0

I'm writing a simple lexer for a general purpose programming language and one of the token types is a 'keyword' that has some predefined control flow tokens such as 'if', 'else', 'while', 'return'.

I want to know the fastest way to check if some keyword is inside my list using x86 Standard C.

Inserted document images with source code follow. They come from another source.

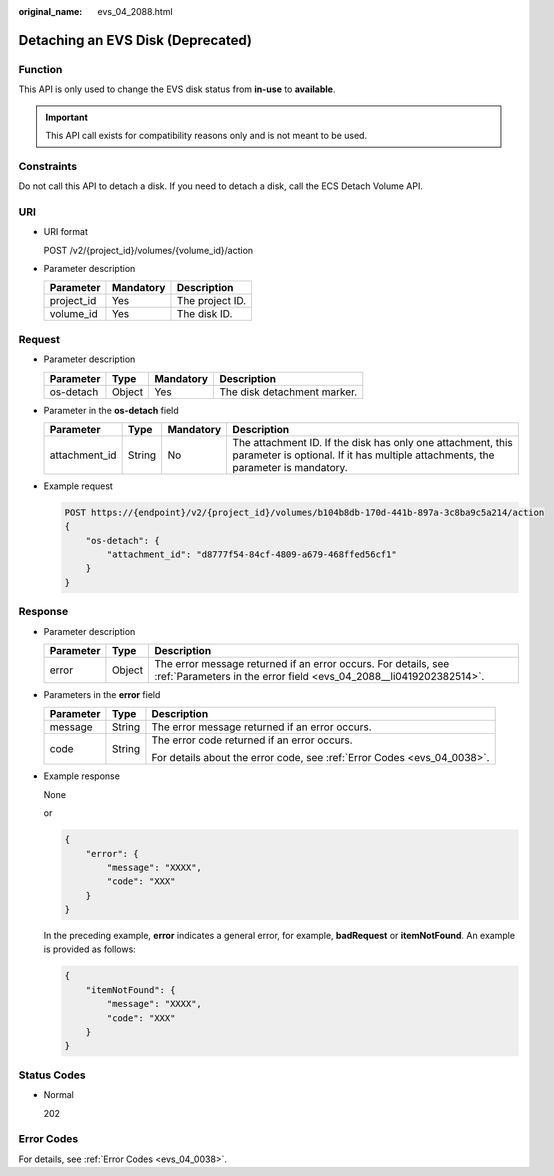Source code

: :original_name: evs_04_2088.html

.. _evs_04_2088:

Detaching an EVS Disk (Deprecated)
==================================

Function
--------

This API is only used to change the EVS disk status from **in-use** to **available**.

.. important::

   This API call exists for compatibility reasons only and is not meant to be used.

Constraints
-----------

Do not call this API to detach a disk. If you need to detach a disk, call the ECS Detach Volume API.

URI
---

-  URI format

   POST /v2/{project_id}/volumes/{volume_id}/action

-  Parameter description

   ========== ========= ===============
   Parameter  Mandatory Description
   ========== ========= ===============
   project_id Yes       The project ID.
   volume_id  Yes       The disk ID.
   ========== ========= ===============

Request
-------

-  Parameter description

   ========= ====== ========= ===========================
   Parameter Type   Mandatory Description
   ========= ====== ========= ===========================
   os-detach Object Yes       The disk detachment marker.
   ========= ====== ========= ===========================

-  Parameter in the **os-detach** field

   +---------------+--------+-----------+-------------------------------------------------------------------------------------------------------------------------------------------------+
   | Parameter     | Type   | Mandatory | Description                                                                                                                                     |
   +===============+========+===========+=================================================================================================================================================+
   | attachment_id | String | No        | The attachment ID. If the disk has only one attachment, this parameter is optional. If it has multiple attachments, the parameter is mandatory. |
   +---------------+--------+-----------+-------------------------------------------------------------------------------------------------------------------------------------------------+

-  Example request

   .. code-block:: text

      POST https://{endpoint}/v2/{project_id}/volumes/b104b8db-170d-441b-897a-3c8ba9c5a214/action
      {
          "os-detach": {
              "attachment_id": "d8777f54-84cf-4809-a679-468ffed56cf1"
          }
      }

Response
--------

-  Parameter description

   +-----------+--------+--------------------------------------------------------------------------------------------------------------------------------------+
   | Parameter | Type   | Description                                                                                                                          |
   +===========+========+======================================================================================================================================+
   | error     | Object | The error message returned if an error occurs. For details, see :ref:`Parameters in the error field <evs_04_2088__li0419202382514>`. |
   +-----------+--------+--------------------------------------------------------------------------------------------------------------------------------------+

-  .. _evs_04_2088__li0419202382514:

   Parameters in the **error** field

   +-----------------------+-----------------------+-------------------------------------------------------------------------+
   | Parameter             | Type                  | Description                                                             |
   +=======================+=======================+=========================================================================+
   | message               | String                | The error message returned if an error occurs.                          |
   +-----------------------+-----------------------+-------------------------------------------------------------------------+
   | code                  | String                | The error code returned if an error occurs.                             |
   |                       |                       |                                                                         |
   |                       |                       | For details about the error code, see :ref:`Error Codes <evs_04_0038>`. |
   +-----------------------+-----------------------+-------------------------------------------------------------------------+

-  Example response

   None

   or

   .. code-block::

      {
          "error": {
              "message": "XXXX",
              "code": "XXX"
          }
      }

   In the preceding example, **error** indicates a general error, for example, **badRequest** or **itemNotFound**. An example is provided as follows:

   .. code-block::

      {
          "itemNotFound": {
              "message": "XXXX",
              "code": "XXX"
          }
      }

Status Codes
------------

-  Normal

   202

Error Codes
-----------

For details, see :ref:`Error Codes <evs_04_0038>`.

My idea was to use a jump table but C string comparisons is problematic since C strings are arrays of char type.

Matheus Lacerda
  • 5,983
  • 11
  • 29
  • 45
h0m3
  • 104
  • 9
  • 1
    create an enum? – Steephen Jun 05 '18 at 21:57
  • @h0m3 There is no such this as "x86 Standard C (gcc)". There is standard C and GCC which allows you to write code using standard C for x86 architectures. And to answer your question, the easiest way is to keep a sorted static array of keywords and do a binary search. For trivial things such as this, that's the easiest and fastest way. – Unmanned Player Jun 05 '18 at 22:33
  • @UnmannedPlayer Yes. That is what i meant. (x86) (Standard C) (gcc). Because even using Standards the compiler and architecture can influenciate on performance. – h0m3 Jun 05 '18 at 22:50

2 Answers2

1

The fastest way is to hand-build a trie, or equivalently a state machine. Flex (or any other lex variant) would do that for you.

rici
  • 234,347
  • 28
  • 237
  • 341
1

Theoretically a hash table provides lookup of O(1). However, I would implement a static look up table. Assuming the number of tokens you are searching for is small. A linear search of the table shouldn’t prove too costly.